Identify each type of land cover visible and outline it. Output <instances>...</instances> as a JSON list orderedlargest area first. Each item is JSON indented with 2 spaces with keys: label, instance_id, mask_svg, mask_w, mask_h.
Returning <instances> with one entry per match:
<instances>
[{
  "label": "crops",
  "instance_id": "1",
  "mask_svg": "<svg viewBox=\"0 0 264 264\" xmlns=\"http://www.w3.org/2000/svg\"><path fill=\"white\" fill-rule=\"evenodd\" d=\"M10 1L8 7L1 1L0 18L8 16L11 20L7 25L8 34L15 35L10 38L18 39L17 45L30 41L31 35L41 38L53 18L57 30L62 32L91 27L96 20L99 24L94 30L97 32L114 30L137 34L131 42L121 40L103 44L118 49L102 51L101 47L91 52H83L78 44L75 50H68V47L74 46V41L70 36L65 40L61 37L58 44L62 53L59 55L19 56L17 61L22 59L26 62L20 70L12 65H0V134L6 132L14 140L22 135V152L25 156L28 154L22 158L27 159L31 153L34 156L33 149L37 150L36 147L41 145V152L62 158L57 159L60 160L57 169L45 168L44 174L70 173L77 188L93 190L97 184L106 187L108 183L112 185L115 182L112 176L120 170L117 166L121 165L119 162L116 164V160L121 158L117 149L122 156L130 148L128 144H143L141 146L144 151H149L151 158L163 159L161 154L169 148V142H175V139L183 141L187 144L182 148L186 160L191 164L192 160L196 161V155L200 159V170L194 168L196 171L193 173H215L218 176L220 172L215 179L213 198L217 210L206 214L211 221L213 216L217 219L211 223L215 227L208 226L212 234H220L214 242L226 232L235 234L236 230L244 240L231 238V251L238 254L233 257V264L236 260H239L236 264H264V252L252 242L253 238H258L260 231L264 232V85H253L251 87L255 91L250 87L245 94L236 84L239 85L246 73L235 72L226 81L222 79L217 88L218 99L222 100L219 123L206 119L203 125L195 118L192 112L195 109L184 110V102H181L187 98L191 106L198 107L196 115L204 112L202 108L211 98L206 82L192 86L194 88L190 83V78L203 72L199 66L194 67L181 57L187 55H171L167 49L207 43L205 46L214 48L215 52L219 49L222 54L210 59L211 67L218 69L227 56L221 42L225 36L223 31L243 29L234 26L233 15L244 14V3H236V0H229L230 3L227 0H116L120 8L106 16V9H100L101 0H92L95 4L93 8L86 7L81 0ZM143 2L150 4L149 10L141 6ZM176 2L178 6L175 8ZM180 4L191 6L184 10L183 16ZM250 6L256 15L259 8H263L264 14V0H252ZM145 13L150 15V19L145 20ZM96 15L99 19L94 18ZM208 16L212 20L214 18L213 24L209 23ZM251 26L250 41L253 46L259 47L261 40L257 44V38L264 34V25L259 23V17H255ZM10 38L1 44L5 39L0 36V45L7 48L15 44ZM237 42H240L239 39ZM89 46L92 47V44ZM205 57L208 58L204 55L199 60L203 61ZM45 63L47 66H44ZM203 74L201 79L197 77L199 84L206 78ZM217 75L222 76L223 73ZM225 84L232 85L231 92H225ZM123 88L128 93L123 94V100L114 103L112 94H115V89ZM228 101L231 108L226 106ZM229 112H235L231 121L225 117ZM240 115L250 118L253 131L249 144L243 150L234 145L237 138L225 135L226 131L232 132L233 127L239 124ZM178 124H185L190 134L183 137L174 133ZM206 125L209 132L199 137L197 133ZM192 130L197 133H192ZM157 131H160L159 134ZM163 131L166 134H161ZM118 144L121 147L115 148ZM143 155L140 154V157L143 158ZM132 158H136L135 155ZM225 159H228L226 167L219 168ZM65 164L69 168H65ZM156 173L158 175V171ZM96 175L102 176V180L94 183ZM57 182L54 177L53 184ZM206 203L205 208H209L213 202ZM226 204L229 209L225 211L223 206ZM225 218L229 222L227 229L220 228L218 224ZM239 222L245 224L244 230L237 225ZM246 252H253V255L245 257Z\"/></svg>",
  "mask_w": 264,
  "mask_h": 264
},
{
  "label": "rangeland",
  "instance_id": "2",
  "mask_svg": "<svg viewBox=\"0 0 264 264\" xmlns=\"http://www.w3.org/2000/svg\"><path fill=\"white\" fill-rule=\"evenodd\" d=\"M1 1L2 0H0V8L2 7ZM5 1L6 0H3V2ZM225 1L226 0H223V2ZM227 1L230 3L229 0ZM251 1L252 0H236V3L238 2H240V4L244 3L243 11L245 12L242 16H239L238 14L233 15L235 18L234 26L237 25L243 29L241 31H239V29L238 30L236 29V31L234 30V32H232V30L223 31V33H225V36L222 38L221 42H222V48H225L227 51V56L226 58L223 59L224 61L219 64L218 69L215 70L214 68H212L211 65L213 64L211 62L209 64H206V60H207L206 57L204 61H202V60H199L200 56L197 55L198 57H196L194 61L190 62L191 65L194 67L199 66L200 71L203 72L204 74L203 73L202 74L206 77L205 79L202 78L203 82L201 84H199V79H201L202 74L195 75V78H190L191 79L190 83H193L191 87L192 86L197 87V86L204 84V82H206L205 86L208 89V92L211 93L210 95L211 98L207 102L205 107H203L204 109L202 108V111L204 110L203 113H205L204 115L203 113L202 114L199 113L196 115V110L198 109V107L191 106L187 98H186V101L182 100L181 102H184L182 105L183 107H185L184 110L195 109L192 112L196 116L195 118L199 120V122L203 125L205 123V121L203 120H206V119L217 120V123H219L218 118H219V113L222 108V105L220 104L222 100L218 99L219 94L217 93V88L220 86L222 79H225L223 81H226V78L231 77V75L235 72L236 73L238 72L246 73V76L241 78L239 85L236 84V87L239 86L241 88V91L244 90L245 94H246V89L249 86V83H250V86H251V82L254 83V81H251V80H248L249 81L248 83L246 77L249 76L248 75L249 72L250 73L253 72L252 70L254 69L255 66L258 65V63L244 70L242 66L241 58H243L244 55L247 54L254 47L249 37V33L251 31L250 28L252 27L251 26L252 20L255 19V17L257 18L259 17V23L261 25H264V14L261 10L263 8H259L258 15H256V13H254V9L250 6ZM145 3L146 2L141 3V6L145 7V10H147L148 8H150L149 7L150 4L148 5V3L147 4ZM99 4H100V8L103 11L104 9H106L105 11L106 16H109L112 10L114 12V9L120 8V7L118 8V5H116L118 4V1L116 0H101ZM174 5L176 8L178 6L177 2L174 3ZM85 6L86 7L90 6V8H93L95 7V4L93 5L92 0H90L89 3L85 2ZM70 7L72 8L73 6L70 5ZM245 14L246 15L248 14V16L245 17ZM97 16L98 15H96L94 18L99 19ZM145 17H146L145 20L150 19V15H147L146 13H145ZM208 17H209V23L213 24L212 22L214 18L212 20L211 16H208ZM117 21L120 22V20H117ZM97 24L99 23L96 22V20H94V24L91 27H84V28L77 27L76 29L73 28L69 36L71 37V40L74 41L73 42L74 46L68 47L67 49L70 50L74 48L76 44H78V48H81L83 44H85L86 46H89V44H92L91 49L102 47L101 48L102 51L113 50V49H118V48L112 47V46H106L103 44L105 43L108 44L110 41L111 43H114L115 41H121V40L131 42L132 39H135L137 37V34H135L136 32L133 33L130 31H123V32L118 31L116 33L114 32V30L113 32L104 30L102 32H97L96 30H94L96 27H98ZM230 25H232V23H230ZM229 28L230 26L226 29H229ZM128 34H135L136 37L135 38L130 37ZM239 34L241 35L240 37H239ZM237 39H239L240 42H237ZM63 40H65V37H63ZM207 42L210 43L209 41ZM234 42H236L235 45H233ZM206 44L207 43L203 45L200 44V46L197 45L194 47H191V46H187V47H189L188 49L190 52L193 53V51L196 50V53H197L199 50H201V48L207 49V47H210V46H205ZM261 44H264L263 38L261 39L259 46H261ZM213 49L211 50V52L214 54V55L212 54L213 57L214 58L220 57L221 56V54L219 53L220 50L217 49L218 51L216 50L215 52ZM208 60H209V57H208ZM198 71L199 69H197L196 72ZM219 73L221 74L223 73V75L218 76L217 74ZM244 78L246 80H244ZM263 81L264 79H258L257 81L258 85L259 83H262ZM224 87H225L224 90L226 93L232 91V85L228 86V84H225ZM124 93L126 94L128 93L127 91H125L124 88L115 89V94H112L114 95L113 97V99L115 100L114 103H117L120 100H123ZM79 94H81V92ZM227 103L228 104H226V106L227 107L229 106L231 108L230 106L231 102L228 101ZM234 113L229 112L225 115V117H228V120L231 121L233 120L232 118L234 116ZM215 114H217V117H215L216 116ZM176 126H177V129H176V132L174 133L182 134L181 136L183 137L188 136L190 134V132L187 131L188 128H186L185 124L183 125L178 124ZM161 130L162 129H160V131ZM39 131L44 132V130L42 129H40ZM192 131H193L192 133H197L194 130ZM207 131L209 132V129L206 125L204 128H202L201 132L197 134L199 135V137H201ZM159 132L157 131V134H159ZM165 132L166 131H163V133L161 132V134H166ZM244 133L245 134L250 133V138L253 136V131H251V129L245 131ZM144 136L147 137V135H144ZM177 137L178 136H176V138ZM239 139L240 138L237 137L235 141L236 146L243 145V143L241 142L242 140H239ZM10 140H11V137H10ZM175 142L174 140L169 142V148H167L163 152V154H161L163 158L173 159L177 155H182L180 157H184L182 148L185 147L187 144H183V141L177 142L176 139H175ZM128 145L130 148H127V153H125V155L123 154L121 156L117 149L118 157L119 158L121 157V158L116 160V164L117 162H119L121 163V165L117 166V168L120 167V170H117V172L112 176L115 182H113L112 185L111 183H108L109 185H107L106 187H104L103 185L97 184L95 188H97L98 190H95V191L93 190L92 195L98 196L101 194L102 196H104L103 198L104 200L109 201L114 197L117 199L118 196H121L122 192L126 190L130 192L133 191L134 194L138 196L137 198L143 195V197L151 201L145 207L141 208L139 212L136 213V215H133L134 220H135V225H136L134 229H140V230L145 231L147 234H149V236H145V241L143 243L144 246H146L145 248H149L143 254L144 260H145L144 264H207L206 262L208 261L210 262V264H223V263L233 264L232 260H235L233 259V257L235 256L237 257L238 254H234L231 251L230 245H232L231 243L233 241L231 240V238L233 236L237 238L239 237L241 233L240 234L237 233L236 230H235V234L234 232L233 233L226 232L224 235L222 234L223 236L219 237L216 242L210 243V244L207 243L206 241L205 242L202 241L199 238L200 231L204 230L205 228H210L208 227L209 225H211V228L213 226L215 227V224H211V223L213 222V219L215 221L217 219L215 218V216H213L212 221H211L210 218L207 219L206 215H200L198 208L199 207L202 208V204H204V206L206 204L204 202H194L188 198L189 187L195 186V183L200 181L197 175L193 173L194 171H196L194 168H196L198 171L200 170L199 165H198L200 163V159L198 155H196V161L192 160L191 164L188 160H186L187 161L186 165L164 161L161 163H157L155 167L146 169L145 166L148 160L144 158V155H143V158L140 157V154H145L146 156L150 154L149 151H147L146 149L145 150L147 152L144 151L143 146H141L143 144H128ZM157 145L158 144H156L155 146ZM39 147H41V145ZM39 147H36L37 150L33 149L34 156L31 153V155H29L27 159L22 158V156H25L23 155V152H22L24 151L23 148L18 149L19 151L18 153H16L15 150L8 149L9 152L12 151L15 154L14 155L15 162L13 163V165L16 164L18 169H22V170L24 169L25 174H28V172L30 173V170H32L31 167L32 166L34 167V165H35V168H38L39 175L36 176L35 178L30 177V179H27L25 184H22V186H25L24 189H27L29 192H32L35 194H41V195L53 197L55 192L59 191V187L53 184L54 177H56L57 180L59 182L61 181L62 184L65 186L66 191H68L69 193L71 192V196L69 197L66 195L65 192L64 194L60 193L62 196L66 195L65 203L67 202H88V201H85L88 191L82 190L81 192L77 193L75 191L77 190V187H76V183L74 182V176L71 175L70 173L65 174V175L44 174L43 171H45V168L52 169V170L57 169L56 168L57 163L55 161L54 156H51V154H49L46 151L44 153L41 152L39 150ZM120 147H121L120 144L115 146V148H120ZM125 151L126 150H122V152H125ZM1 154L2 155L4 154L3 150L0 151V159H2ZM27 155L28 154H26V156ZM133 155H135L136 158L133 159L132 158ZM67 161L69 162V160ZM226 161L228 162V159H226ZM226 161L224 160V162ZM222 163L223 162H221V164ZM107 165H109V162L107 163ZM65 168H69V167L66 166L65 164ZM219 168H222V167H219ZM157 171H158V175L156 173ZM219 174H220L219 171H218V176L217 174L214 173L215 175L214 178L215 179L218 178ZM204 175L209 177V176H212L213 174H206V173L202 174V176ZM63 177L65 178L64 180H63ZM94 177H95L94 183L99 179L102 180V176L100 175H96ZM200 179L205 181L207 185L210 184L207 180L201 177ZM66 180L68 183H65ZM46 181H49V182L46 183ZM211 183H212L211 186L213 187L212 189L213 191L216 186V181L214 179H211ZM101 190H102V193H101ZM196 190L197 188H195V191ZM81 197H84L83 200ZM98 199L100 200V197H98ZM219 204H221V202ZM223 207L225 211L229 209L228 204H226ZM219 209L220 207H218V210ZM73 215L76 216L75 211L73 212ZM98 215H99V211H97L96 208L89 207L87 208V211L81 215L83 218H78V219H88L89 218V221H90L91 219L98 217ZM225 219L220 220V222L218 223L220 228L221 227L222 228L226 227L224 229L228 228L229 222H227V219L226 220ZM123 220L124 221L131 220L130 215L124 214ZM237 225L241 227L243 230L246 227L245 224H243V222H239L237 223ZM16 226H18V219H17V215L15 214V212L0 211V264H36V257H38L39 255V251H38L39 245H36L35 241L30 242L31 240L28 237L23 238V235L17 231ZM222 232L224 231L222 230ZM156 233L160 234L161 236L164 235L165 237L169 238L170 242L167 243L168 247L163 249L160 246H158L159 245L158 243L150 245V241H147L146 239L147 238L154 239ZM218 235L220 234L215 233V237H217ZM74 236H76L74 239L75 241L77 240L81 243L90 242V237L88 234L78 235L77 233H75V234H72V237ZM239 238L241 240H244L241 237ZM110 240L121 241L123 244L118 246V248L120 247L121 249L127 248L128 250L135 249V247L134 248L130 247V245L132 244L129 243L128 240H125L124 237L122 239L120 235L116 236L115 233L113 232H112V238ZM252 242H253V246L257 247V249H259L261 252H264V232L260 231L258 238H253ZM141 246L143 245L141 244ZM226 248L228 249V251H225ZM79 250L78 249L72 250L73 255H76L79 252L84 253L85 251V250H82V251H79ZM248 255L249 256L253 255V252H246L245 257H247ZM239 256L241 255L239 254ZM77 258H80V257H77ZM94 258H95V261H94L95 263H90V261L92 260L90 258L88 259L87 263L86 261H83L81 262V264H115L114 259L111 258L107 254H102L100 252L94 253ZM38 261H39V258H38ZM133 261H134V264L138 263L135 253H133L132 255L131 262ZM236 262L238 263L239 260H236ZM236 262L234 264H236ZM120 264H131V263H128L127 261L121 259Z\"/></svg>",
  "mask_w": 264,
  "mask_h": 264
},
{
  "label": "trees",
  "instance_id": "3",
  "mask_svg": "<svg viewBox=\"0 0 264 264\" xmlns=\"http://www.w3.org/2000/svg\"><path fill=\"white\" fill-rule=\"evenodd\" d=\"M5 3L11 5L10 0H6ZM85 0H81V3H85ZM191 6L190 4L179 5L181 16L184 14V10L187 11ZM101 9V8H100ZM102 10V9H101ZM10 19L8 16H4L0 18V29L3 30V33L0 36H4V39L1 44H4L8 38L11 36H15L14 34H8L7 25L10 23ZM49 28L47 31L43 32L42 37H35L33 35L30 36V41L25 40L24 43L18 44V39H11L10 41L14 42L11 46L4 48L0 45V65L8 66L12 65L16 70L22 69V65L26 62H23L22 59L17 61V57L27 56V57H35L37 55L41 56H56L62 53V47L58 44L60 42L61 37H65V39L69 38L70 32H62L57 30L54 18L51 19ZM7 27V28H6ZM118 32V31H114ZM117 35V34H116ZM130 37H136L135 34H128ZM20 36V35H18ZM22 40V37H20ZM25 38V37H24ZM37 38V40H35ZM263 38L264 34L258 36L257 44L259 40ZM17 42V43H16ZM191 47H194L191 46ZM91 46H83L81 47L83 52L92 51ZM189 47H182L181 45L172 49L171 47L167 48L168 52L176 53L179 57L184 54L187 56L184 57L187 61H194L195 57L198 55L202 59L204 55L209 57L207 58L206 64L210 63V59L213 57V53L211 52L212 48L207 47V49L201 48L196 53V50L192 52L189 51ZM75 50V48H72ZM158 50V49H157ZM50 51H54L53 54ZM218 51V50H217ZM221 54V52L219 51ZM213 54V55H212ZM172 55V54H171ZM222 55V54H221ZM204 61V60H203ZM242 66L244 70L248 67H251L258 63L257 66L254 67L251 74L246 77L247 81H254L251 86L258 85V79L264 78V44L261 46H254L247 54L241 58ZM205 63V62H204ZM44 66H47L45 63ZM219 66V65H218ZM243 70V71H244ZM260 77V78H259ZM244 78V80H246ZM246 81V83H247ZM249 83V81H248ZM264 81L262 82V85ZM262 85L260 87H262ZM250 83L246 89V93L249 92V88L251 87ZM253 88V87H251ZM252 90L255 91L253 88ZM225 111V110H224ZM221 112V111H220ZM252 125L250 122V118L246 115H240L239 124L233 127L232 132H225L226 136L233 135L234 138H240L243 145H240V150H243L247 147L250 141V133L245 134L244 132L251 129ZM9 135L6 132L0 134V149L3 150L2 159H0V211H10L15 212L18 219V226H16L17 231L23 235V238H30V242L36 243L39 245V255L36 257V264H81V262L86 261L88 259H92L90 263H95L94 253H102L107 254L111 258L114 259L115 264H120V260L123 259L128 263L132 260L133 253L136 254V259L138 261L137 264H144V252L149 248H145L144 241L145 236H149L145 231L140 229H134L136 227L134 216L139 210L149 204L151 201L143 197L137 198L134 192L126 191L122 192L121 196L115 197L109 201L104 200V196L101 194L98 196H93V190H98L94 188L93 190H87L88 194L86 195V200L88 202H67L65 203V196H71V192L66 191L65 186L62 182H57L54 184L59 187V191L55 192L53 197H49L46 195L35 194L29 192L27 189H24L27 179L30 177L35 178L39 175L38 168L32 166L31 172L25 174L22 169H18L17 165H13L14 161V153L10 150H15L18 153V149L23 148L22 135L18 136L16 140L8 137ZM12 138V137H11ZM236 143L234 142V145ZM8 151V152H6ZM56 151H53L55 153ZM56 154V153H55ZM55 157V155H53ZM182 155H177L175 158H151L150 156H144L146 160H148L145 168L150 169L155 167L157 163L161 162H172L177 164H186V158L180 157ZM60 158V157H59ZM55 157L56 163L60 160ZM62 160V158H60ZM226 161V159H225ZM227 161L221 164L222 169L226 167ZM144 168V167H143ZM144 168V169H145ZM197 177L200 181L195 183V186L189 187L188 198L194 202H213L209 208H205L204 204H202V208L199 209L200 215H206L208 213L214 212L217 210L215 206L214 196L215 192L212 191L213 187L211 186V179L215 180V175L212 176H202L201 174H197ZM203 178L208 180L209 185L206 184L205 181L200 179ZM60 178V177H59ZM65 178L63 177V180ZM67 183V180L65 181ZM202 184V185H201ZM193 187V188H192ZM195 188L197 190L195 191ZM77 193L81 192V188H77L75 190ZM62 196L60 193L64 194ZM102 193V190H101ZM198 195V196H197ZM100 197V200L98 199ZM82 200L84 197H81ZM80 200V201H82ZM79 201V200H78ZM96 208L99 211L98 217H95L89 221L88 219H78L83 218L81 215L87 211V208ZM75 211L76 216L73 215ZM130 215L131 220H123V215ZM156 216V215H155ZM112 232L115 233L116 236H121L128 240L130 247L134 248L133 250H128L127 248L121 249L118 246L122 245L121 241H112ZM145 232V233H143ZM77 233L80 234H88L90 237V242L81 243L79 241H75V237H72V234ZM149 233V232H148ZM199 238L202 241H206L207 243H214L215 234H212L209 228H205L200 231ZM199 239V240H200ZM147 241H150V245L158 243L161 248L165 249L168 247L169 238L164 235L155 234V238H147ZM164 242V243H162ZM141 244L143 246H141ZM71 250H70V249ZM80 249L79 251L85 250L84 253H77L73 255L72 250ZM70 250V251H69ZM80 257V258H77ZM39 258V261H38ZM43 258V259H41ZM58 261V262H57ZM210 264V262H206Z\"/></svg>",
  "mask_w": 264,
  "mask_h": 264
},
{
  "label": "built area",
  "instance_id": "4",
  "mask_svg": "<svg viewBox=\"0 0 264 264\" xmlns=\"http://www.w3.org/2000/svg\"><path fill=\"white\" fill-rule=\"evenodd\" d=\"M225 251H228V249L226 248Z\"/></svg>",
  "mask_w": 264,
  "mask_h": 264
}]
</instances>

### [Short task]
Show each line of the records above that contains the word "area". Case counts.

### [Task output]
Identify each type of land cover visible and outline it. Output <instances>...</instances> as a JSON list orderedlargest area first. Each item is JSON indented with 2 spaces with keys: label, instance_id, mask_svg, mask_w, mask_h.
  "label": "built area",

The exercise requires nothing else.